> **YOUR INSTRUCTIONS**: Rewrite the records below as a Markdown table with a column named Number for the row number and a column named Entry for each line, omitting blank lines. Leave the pictures out of the answer.

· · ·

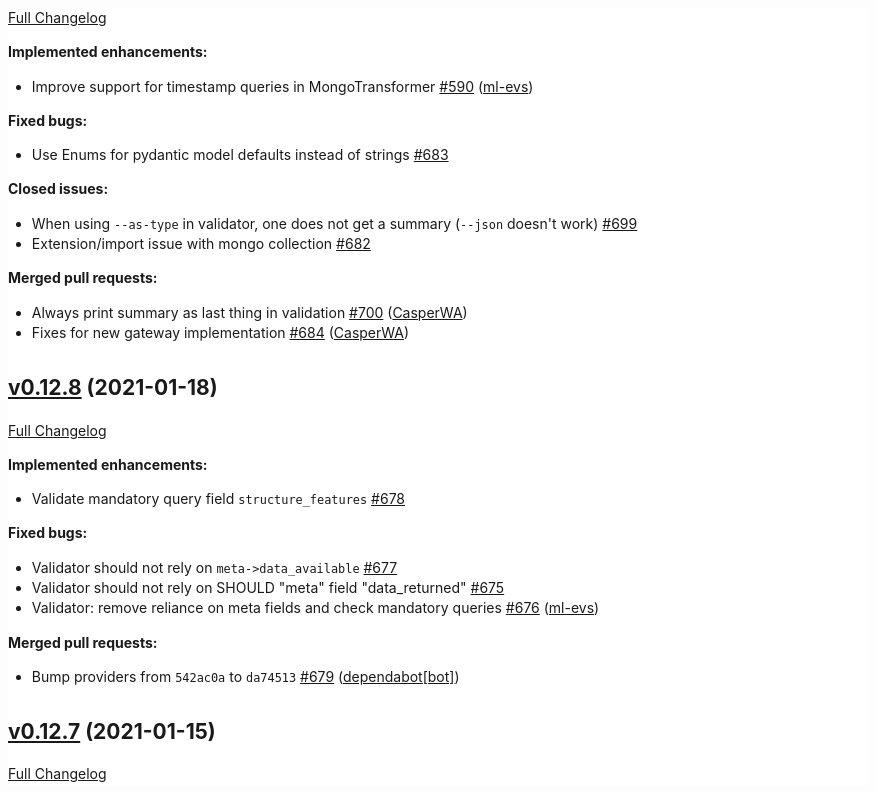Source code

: [Full Changelog](https://github.com/Materials-Consortia/optimade-python-tools/compare/v0.12.8...v0.12.9)

**Implemented enhancements:**

- Improve support for timestamp queries in MongoTransformer [\#590](https://github.com/Materials-Consortia/optimade-python-tools/pull/590) ([ml-evs](https://github.com/ml-evs))

**Fixed bugs:**

- Use Enums for pydantic model defaults instead of strings [\#683](https://github.com/Materials-Consortia/optimade-python-tools/issues/683)

**Closed issues:**

- When using `--as-type` in validator, one does not get a summary \(`--json` doesn't work\) [\#699](https://github.com/Materials-Consortia/optimade-python-tools/issues/699)
- Extension/import issue with mongo collection [\#682](https://github.com/Materials-Consortia/optimade-python-tools/issues/682)

**Merged pull requests:**

- Always print summary as last thing in validation [\#700](https://github.com/Materials-Consortia/optimade-python-tools/pull/700) ([CasperWA](https://github.com/CasperWA))
- Fixes for new gateway implementation [\#684](https://github.com/Materials-Consortia/optimade-python-tools/pull/684) ([CasperWA](https://github.com/CasperWA))

## [v0.12.8](https://github.com/Materials-Consortia/optimade-python-tools/tree/v0.12.8) (2021-01-18)

[Full Changelog](https://github.com/Materials-Consortia/optimade-python-tools/compare/v0.12.7...v0.12.8)

**Implemented enhancements:**

- Validate mandatory query field `structure_features` [\#678](https://github.com/Materials-Consortia/optimade-python-tools/issues/678)

**Fixed bugs:**

- Validator should not rely on `meta->data_available` [\#677](https://github.com/Materials-Consortia/optimade-python-tools/issues/677)
- Validator should not rely on SHOULD "meta" field "data\_returned" [\#675](https://github.com/Materials-Consortia/optimade-python-tools/issues/675)
- Validator: remove reliance on meta fields and check mandatory queries [\#676](https://github.com/Materials-Consortia/optimade-python-tools/pull/676) ([ml-evs](https://github.com/ml-evs))

**Merged pull requests:**

- Bump providers from `542ac0a` to `da74513` [\#679](https://github.com/Materials-Consortia/optimade-python-tools/pull/679) ([dependabot[bot]](https://github.com/apps/dependabot))

## [v0.12.7](https://github.com/Materials-Consortia/optimade-python-tools/tree/v0.12.7) (2021-01-15)

[Full Changelog](https://github.com/Materials-Consortia/optimade-python-tools/compare/v0.12.6...v0.12.7)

· · ·

> **ANSWER TO THE PROBLEM**:
| Number | Entry |
|---|---|
| 1 | Source code |
| 2 | : [Full Changelog](https://github.com/Materials-Consortia/optimade-python-tools/compare/v0.12.8...v0.12.9) |
| 3 | **Implemented enhancements:** |
| 4 | - Improve support for timestamp queries in MongoTransformer [\#590](https://github.com/Materials-Consortia/optimade-python-tools/pull/590) ([ml-evs](https://github.com/ml-evs)) |
| 5 | **Fixed bugs:** |
| 6 | - Use Enums for pydantic model defaults instead of strings [\#683](https://github.com/Materials-Consortia/optimade-python-tools/issues/683) |
| 7 | **Closed issues:** |
| 8 | - When using `--as-type` in validator, one does not get a summary \(`--json` doesn't work\) [\#699](https://github.com/Materials-Consortia/optimade-python-tools/issues/699) |
| 9 | - Extension/import issue with mongo collection [\#682](https://github.com/Materials-Consortia/optimade-python-tools/issues/682) |
| 10 | **Merged pull requests:** |
| 11 | - Always print summary as last thing in validation [\#700](https://github.com/Materials-Consortia/optimade-python-tools/pull/700) ([CasperWA](https://github.com/CasperWA)) |
| 12 | - Fixes for new gateway implementation [\#684](https://github.com/Materials-Consortia/optimade-python-tools/pull/684) ([CasperWA](https://github.com/CasperWA)) |
| 13 | ## [v0.12.8](https://github.com/Materials-Consortia/optimade-python-tools/tree/v0.12.8) (2021-01-18) |
| 14 | [Full Changelog](https://github.com/Materials-Consortia/optimade-python-tools/compare/v0.12.7...v0.12.8) |
| 15 | **Implemented enhancements:** |
| 16 | - Validate mandatory query field `structure_features` [\#678](https://github.com/Materials-Consortia/optimade-python-tools/issues/678) |
| 17 | **Fixed bugs:** |
| 18 | - Validator should not rely on `meta->data_available` [\#677](https://github.com/Materials-Consortia/optimade-python-tools/issues/677) |
| 19 | - Validator should not rely on SHOULD "meta" field "data\_returned" [\#675](https://github.com/Materials-Consortia/optimade-python-tools/issues/675) |
| 20 | - Validator: remove reliance on meta fields and check mandatory queries [\#676](https://github.com/Materials-Consortia/optimade-python-tools/pull/676) ([ml-evs](https://github.com/ml-evs)) |
| 21 | **Merged pull requests:** |
| 22 | - Bump providers from `542ac0a` to `da74513` [\#679](https://github.com/Materials-Consortia/optimade-python-tools/pull/679) ([dependabot[bot]](https://github.com/apps/dependabot)) |
| 23 | ## [v0.12.7](https://github.com/Materials-Consortia/optimade-python-tools/tree/v0.12.7) (2021-01-15) |
| 24 | [Full Changelog](https://github.com/Materials-Consortia/optimade-python-tools/compare/v0.12.6...v0.12.7) |